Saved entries

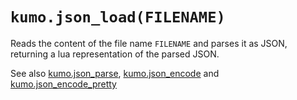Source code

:# `kumo.json_load(FILENAME)`

Reads the content of the file name `FILENAME` and parses it as JSON,
returning a lua representation of the parsed JSON.

See also [kumo.json_parse](json_parse.md), [kumo.json_encode](json_encode.md)
and [kumo.json_encode_pretty](json_encode_pretty.md)
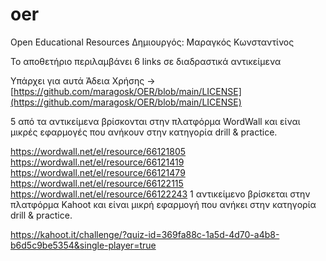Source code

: # oer
Open Educational Resources
Δημιουργός: Μαραγκός Κωνσταντίνος

Το αποθετήριο περιλαμβάνει 6 links σε διαδραστικά αντικείμενα

Υπάρχει για αυτά Άδεια Χρήσης -> [https://github.com/maragosk/OER/blob/main/LICENSE](https://github.com/maragosk/OER/blob/main/LICENSE)

5 από τα αντικείμενα βρίσκονται στην πλατφόρμα WordWall και είναι μικρές εφαρμογές που ανήκουν στην κατηγορία drill & practice.

https://wordwall.net/el/resource/66121805
https://wordwall.net/el/resource/66121419
https://wordwall.net/el/resource/66121479
https://wordwall.net/el/resource/66122115
https://wordwall.net/el/resource/66122243
1 αντικείμενο βρίσκεται στην πλατφόρμα Kahoot και είναι μικρή εφαρμογή που ανήκει στην κατηγορία drill & practice.

https://kahoot.it/challenge/?quiz-id=369fa88c-1a5d-4d70-a4b8-b6d5c9be5354&single-player=true
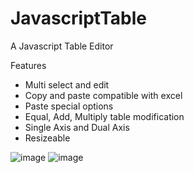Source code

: # JavascriptTable
A Javascript Table Editor

Features
 - Multi select and edit
 - Copy and paste compatible with excel
 - Paste special options
 - Equal, Add, Multiply table modification
 - Single Axis and Dual Axis
 - Resizeable

![image](https://user-images.githubusercontent.com/1595263/135737030-cfab1061-f87f-4506-b88f-ccc1b0900c7b.png)
![image](https://user-images.githubusercontent.com/1595263/135737045-47c6ace3-216e-46ef-8b84-488a91c90ae7.png)
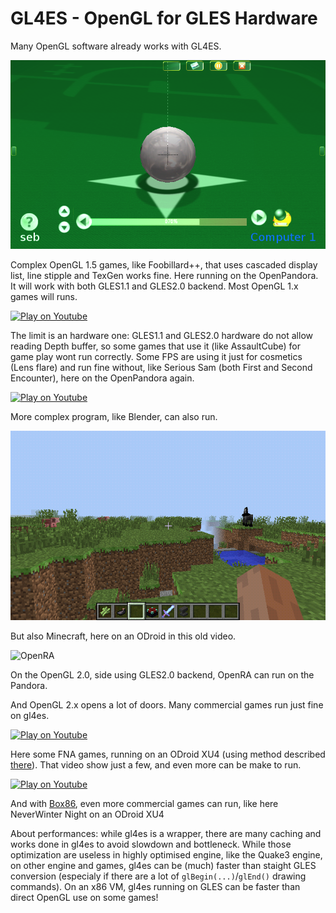 GL4ES - OpenGL for GLES Hardware
====

Many OpenGL software already works with GL4ES.

![foobillards++](refs/foobillardplus.0000014748.png)

Complex OpenGL 1.5 games, like Foobillard++, that uses cascaded display list, line stipple and TexGen works fine. Here running on the OpenPandora. It will work with both GLES1.1 and GLES2.0 backend. Most OpenGL 1.x games will runs. 


[![Play on Youtube](https://img.youtube.com/vi/75FYb60L7zw/0.jpg)](https://www.youtube.com/watch?v=75FYb60L7zw)

The limit is an hardware one: GLES1.1 and GLES2.0 hardware do not allow reading Depth buffer, so some games that use it (like AssaultCube) for game play wont run correctly. Some FPS are using it just for cosmetics (Lens flare) and run fine without, like Serious Sam (both First and Second Encounter), here on the OpenPandora again.


[![Play on Youtube](https://img.youtube.com/vi/kJPb2jYiBoM/0.jpg)](https://www.youtube.com/watch?v=kJPb2jYiBoM)

More complex program, like Blender, can also run.


![MineCraft](media/minecraft.png)

But also Minecraft, here on an ODroid in this old video.


![OpenRA](refs/openra.0000031249.png)

On the OpenGL 2.0, side using GLES2.0 backend, OpenRA can run on the Pandora.


And OpenGL 2.x opens a lot of doors. Many commercial games run just fine on gl4es.

[![Play on Youtube](https://img.youtube.com/vi/VUoeHWuwlMU/0.jpg)](https://www.youtube.com/watch?v=VUoeHWuwlMU)

Here some FNA games, running on an ODroid XU4 (using method described [there](https://magazine.odroid.com/article/playing-modern-fna-games-on-the-odroid-platform/)). That video show just a few, and even more can be make to run.



[![Play on Youtube](https://img.youtube.com/vi/B4YN37z3-ws/0.jpg)](https://www.youtube.com/watch?v=B4YN37z3-ws)

And with [Box86](https://github.com/ptitSeb/box86), even more commercial games can run, like here NeverWinter Night on an ODroid XU4

About performances: while gl4es is a wrapper, there are many caching and works done in gl4es to avoid slowdown and bottleneck. While  those optimization are useless in highly optimised engine, like the Quake3 engine, on other engine and games, gl4es can be (much) faster than staight GLES conversion (especialy if there are a lot of `glBegin(...)`/`glEnd()` drawing commands). On an x86 VM, gl4es running on GLES can be faster than direct OpenGL use on some games!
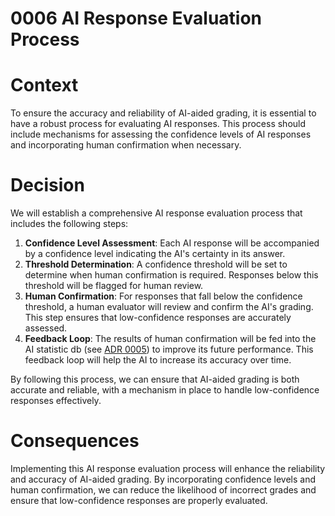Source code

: # 0006 AI Response Evaluation Process

# Context

To ensure the accuracy and reliability of AI-aided grading, it is essential to have a robust process for evaluating AI responses. This process should include mechanisms for assessing the confidence levels of AI responses and incorporating human confirmation when necessary.

# Decision

We will establish a comprehensive AI response evaluation process that includes the following steps:

1. **Confidence Level Assessment**: Each AI response will be accompanied by a confidence level indicating the AI's certainty in its answer.
2. **Threshold Determination**: A confidence threshold will be set to determine when human confirmation is required. Responses below this threshold will be flagged for human review.
3. **Human Confirmation**: For responses that fall below the confidence threshold, a human evaluator will review and confirm the AI's grading. This step ensures that low-confidence responses are accurately assessed.
4. **Feedback Loop**: The results of human confirmation will be fed into the AI statistic db (see [ADR 0005](ADR%200005%20-%20Use%20RAG.md)) to improve its future performance. This feedback loop will help the AI to increase its accuracy over time.

By following this process, we can ensure that AI-aided grading is both accurate and reliable, with a mechanism in place to handle low-confidence responses effectively.

# Consequences

Implementing this AI response evaluation process will enhance the reliability and accuracy of AI-aided grading. By incorporating confidence levels and human confirmation, we can reduce the likelihood of incorrect grades and ensure that low-confidence responses are properly evaluated.
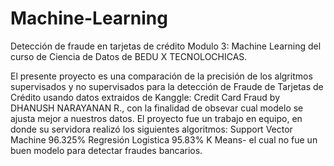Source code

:# Machine-Learning
Detección de fraude en tarjetas de crédito
Modulo 3: Machine Learning del curso de Ciencia de Datos de BEDU X TECNOLOCHICAS.

El presente proyecto es una comparación de la precisión de los algritmos supervisados y no supervisados para la detección de Fraude de Tarjetas de Crédito usando datos extraidos de Kanggle: Credit Card Fraud by DHANUSH NARAYANAN R., con la finalidad de obsevar cual modelo se ajusta mejor a nuestros datos.
El proyecto fue un trabajo en equipo, en donde su servidora realizó los siguientes algoritmos:
Support Vector Machine 96.325%
Regresión Logistica 95.83%
K Means- el cual no fue un buen modelo para detectar fraudes bancarios.
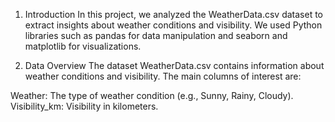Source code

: 1. Introduction
In this project, we analyzed the WeatherData.csv dataset to extract insights about weather conditions and visibility. We used Python libraries such as pandas for data manipulation and seaborn and matplotlib for visualizations.

2. Data Overview
The dataset WeatherData.csv contains information about weather conditions and visibility. The main columns of interest are:

Weather: The type of weather condition (e.g., Sunny, Rainy, Cloudy).
Visibility_km: Visibility in kilometers.
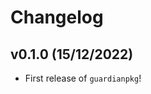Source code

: # Changelog

<!--next-version-placeholder-->

## v0.1.0 (15/12/2022)

- First release of `guardianpkg`!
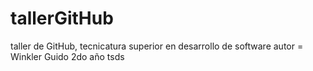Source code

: # tallerGitHub
taller de GitHub, tecnicatura superior en desarrollo de software
autor = Winkler Guido
2do año tsds
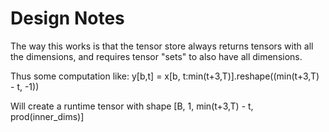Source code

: 
# Design Notes

The way this works is that the tensor store always returns tensors with all the dimensions,
and requires tensor "sets" to also have all dimensions.

Thus some computation like:
    y[b,t] = x[b, t:min(t+3,T)].reshape((min(t+3,T) - t, -1))

Will create a runtime tensor with shape [B, 1, min(t+3,T) - t, prod(inner_dims)]

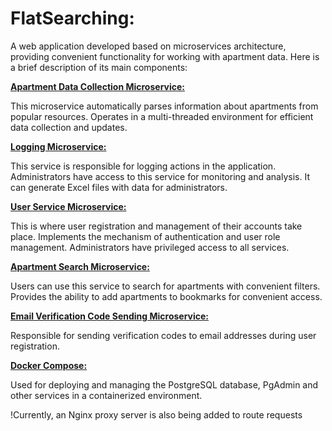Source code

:# **FlatSearching:**

A web application developed based on microservices architecture, providing convenient functionality for working with apartment data. Here is a brief description of its main components:

**[Apartment Data Collection Microservice:](https://github.com/DmitrySkachkov10/FlatSearching/tree/master/parser-service)**

This microservice automatically parses information about apartments from popular resources.
Operates in a multi-threaded environment for efficient data collection and updates.

**[Logging Microservice:](https://github.com/DmitrySkachkov10/FlatSearching/tree/master/audit-service)**

This service is responsible for logging actions in the application.
Administrators have access to this service for monitoring and analysis.
It can generate Excel files with data for administrators.

**[User Service Microservice:](https://github.com/DmitrySkachkov10/FlatSearching/tree/master/user-service)**

This is where user registration and management of their accounts take place.
Implements the mechanism of authentication and user role management.
Administrators have privileged access to all services.

**[Apartment Search Microservice:](https://github.com/DmitrySkachkov10/FlatSearching/tree/master/flat-service)**

Users can use this service to search for apartments with convenient filters.
Provides the ability to add apartments to bookmarks for convenient access.

**[Email Verification Code Sending Microservice:](https://github.com/DmitrySkachkov10/FlatSearching/tree/master/mailing-service)**

Responsible for sending verification codes to email addresses during user registration.

**[Docker Compose:](https://github.com/DmitrySkachkov10/FlatSearching/blob/master/docker-compose.yml)**

Used for deploying and managing the PostgreSQL database, PgAdmin and other services in a containerized environment.

!Currently, an Nginx proxy server is also being added to route requests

### [WORK INSTRUCTION]
Your reply should hold nothing but the lines above, from the one containing "y[b,t] = x[b, t:min(t+3,T)].reshape((min(t+3,T)" to the one containing "A web application", reproduced exactly minus the pictures.

### [RESULT FOR THIS EXERCISE]
    y[b,t] = x[b, t:min(t+3,T)].reshape((min(t+3,T) - t, -1))

Will create a runtime tensor with shape [B, 1, min(t+3,T) - t, prod(inner_dims)]

Source code

:# **FlatSearching:**

A web application developed based on microservices architecture, providing convenient functionality for working with apartment data. Here is a brief description of its main components:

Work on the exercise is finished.